I mean, while the atrocities and abuses committed by the military towards them (while the government turns a blind eye) are appalling, the apathy and indifference expressed by their fellow Filipinos is equally unsettling.
Much of this indifference does stem from a culture of exclusivity, which is, as mentioned by you, rooted in history (or rather, the lack of a history?). Our national identity tends to revolve around the unity of the Filipino people through religion, since this was the most convenient way of unifying us as a people during the era of colonial revolt (ironically, this “unifying factor” was something passed on to us by our colonizers). Anyone else outside this sphere of “civilized” religion and “advancement” was relegated to being savage, uncivilized, and simply unimportant. As said by you, their customs and traditions were considered as, and sadly, continue to be treated as simply trivial novelties that showcase the eccentricity of Filipino culture.
In today’s context, it’s easy to dismiss the plight of the Lumads as something that doesn’t really concern us, but we forget that while they may be a minority group, they are still Filipinos first, and just like us, have rights and privileges to live freely and unoppressed. Maybe it is time for our education system and our culture of indifference to change.

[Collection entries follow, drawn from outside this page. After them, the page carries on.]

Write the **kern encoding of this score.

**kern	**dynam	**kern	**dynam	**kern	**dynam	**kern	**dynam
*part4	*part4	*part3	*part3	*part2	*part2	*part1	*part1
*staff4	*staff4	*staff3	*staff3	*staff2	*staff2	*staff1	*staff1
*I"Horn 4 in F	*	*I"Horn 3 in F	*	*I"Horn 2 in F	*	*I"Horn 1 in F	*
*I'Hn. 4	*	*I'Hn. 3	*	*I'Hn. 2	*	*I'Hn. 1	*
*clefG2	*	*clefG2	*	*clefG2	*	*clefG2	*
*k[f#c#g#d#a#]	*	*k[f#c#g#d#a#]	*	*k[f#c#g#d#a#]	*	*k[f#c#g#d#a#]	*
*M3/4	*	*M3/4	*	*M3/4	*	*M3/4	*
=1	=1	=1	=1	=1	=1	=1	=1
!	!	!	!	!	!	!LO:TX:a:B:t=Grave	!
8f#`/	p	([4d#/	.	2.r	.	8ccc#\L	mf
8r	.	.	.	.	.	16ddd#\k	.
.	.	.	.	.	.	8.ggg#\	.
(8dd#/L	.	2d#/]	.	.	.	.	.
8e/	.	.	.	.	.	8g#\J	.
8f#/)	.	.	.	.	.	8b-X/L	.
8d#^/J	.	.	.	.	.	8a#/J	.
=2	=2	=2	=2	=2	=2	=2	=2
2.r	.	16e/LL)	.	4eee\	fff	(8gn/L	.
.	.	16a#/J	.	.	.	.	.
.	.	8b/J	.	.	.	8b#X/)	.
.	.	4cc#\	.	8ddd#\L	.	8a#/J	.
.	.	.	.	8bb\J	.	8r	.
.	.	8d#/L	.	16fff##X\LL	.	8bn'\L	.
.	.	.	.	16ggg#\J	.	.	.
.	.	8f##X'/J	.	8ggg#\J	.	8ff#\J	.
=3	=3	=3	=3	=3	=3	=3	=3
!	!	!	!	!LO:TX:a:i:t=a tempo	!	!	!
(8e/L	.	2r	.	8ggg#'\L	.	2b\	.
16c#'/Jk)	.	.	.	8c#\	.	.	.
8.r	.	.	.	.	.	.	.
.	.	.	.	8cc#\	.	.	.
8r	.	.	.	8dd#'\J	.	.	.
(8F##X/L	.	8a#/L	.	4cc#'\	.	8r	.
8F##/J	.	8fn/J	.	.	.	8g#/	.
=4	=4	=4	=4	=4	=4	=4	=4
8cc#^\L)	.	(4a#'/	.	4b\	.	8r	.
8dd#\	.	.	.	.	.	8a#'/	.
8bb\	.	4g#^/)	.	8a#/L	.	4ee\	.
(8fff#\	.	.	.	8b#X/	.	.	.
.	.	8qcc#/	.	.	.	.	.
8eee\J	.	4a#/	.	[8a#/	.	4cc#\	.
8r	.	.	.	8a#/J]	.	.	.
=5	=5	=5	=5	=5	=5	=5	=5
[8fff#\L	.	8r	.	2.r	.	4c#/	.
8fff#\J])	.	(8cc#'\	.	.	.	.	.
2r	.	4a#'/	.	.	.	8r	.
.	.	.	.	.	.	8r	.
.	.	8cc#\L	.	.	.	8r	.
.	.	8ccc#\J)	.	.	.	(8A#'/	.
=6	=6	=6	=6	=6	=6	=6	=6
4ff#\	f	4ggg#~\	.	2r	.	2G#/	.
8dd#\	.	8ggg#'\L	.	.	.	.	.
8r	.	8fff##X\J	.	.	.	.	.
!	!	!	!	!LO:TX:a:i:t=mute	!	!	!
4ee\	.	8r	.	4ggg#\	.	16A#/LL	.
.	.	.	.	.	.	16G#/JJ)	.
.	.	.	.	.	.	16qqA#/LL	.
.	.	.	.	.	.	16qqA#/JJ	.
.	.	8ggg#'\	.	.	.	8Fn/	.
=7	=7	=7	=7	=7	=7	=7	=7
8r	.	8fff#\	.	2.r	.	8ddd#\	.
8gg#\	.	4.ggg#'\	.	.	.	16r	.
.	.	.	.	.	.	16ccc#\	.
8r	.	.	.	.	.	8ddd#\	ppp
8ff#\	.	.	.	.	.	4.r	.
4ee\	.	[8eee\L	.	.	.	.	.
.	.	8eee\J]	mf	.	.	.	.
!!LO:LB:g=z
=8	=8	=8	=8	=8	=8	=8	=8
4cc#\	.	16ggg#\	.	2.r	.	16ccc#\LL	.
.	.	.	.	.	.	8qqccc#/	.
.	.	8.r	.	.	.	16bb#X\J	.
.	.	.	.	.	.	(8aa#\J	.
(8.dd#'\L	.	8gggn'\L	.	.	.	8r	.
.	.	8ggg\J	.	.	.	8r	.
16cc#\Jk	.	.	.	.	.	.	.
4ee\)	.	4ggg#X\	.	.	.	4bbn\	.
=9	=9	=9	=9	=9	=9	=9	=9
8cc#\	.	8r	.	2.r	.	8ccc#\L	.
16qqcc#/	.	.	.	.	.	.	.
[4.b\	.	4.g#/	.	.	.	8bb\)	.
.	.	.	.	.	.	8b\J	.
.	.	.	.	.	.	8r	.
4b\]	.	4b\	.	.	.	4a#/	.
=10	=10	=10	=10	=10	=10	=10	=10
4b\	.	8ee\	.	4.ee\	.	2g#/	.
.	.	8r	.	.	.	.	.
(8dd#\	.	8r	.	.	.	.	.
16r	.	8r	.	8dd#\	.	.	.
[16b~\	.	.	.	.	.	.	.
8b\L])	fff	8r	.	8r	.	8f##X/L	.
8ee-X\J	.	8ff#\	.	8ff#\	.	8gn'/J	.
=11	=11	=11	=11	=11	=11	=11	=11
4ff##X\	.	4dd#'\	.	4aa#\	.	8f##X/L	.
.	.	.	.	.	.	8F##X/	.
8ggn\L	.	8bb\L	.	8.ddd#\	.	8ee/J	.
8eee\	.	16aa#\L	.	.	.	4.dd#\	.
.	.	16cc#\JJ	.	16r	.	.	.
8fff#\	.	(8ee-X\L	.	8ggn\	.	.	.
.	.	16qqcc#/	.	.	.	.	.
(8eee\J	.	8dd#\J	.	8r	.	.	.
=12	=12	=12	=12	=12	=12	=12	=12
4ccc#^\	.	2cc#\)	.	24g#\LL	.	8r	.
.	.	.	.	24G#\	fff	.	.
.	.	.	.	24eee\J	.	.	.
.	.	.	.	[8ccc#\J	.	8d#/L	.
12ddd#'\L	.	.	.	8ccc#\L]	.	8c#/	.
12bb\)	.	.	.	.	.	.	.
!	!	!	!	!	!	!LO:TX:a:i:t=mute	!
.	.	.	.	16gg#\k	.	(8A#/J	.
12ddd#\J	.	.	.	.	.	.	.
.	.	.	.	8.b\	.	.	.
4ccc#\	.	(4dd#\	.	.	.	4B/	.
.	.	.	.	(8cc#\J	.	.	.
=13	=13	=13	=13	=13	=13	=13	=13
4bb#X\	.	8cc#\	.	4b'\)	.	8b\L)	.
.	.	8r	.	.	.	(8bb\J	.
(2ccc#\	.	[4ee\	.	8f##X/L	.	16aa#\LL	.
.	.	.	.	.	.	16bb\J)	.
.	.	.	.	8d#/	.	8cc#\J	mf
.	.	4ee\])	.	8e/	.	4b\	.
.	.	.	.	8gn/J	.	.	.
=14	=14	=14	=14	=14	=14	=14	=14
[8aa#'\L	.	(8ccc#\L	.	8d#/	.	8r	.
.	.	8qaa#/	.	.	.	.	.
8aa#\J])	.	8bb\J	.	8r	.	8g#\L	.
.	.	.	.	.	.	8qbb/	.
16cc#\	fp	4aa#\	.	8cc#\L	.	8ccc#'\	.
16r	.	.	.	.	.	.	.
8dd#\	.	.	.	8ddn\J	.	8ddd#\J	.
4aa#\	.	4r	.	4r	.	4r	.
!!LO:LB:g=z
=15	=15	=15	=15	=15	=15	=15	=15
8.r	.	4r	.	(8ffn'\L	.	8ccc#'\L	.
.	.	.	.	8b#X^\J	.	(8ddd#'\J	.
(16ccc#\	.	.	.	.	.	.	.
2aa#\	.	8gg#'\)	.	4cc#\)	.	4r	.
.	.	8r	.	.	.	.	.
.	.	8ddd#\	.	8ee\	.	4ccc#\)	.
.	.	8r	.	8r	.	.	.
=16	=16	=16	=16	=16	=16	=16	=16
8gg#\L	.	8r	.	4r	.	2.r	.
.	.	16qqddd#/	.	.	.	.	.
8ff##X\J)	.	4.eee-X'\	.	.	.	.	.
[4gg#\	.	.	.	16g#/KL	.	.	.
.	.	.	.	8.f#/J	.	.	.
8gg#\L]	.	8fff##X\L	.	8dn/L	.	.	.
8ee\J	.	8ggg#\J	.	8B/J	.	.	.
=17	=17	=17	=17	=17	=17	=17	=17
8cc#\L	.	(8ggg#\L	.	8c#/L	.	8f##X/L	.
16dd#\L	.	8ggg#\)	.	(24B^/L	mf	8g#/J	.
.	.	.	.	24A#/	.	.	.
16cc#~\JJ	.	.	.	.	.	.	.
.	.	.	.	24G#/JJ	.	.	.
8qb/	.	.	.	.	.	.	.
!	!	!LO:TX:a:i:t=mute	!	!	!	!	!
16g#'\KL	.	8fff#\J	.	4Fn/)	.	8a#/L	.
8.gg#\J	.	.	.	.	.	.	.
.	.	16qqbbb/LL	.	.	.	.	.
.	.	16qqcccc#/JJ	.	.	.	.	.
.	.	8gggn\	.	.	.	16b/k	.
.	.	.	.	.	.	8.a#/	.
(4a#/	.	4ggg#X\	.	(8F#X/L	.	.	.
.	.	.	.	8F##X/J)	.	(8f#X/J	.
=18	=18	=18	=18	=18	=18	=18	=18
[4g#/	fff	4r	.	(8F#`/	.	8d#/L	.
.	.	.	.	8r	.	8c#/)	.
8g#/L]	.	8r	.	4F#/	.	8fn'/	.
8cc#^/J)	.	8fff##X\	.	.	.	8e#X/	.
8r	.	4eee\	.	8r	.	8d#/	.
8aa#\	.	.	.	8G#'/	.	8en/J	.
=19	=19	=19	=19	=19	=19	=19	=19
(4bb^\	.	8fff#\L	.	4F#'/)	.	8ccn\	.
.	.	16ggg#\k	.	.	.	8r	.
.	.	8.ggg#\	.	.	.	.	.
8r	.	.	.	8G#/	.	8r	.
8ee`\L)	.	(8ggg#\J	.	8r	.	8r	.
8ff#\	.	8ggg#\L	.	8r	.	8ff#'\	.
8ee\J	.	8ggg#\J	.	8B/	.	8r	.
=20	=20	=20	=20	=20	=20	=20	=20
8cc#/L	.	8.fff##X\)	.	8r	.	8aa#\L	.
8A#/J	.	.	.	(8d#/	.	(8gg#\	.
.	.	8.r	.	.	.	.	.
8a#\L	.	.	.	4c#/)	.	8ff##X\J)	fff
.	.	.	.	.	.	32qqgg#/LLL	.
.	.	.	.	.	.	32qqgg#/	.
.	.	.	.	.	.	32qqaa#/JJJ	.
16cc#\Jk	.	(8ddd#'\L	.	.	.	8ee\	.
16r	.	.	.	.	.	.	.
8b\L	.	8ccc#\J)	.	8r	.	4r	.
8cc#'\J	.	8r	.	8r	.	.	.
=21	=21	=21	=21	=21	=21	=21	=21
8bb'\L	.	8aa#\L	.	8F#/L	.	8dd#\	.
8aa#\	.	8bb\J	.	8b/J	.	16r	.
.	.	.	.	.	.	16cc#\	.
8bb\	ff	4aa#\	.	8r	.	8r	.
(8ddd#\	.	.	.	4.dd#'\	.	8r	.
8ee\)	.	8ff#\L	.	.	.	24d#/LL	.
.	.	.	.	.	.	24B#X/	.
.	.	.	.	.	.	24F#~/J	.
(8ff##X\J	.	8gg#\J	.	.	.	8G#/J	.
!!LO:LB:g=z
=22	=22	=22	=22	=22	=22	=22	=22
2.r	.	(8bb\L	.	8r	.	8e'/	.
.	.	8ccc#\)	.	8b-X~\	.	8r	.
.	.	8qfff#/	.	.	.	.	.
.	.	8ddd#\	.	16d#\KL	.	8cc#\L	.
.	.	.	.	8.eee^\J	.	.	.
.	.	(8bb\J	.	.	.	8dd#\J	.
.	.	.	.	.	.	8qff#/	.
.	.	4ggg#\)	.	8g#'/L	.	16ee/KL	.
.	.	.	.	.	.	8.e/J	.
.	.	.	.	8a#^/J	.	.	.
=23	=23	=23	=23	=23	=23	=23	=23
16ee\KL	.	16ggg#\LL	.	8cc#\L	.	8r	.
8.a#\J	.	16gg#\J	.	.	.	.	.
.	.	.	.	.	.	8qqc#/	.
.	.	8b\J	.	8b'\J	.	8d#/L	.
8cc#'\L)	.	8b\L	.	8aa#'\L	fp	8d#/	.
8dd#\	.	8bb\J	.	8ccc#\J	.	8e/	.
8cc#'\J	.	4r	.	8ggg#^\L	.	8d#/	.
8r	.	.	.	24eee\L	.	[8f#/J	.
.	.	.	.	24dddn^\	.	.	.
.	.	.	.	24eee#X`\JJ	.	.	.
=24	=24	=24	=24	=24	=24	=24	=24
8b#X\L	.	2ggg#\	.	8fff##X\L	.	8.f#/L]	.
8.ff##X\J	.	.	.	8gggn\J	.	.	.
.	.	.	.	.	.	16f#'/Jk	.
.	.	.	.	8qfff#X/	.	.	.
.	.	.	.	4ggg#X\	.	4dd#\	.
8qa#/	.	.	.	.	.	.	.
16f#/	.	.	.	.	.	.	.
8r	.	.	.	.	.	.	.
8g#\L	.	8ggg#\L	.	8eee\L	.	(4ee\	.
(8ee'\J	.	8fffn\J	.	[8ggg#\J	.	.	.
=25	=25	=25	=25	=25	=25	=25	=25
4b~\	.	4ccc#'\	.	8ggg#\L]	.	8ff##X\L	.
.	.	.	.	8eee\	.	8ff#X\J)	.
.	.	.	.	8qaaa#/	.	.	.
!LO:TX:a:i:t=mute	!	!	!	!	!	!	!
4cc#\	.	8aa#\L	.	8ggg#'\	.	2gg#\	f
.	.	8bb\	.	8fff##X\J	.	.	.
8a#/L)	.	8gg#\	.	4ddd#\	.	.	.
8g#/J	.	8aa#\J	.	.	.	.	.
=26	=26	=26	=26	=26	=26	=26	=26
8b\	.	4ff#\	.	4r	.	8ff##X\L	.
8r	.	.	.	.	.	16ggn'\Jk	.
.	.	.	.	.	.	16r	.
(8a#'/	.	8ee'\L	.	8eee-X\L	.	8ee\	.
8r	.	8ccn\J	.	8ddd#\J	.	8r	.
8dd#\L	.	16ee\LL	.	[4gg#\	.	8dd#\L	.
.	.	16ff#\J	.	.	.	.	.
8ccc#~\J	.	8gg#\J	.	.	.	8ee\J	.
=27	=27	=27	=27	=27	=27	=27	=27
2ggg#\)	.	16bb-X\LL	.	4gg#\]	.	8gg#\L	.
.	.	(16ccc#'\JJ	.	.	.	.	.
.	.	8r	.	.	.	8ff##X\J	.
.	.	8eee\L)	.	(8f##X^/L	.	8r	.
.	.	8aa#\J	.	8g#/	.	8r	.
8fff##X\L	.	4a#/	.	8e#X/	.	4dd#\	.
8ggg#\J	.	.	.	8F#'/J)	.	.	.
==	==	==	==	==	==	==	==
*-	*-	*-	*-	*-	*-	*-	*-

Great writing, as always :D.
“Our national identity tends to revolve around the unity of the Filipino people through religion… [a]nyone else outside this sphere of “civilized” religion and “advancement” was relegated to being savage, uncivilized, and simply unimportant.” — interesting analysis! And I agree. I suppose much of the lines of division we have today is colored by religious supremacy, i.e. we still treat Muslims differently, regardless of their socioeconomic status. We learn indifference very early on; it’ll take a lot to change it. But we can try.
Thank you for reading, and for your comment!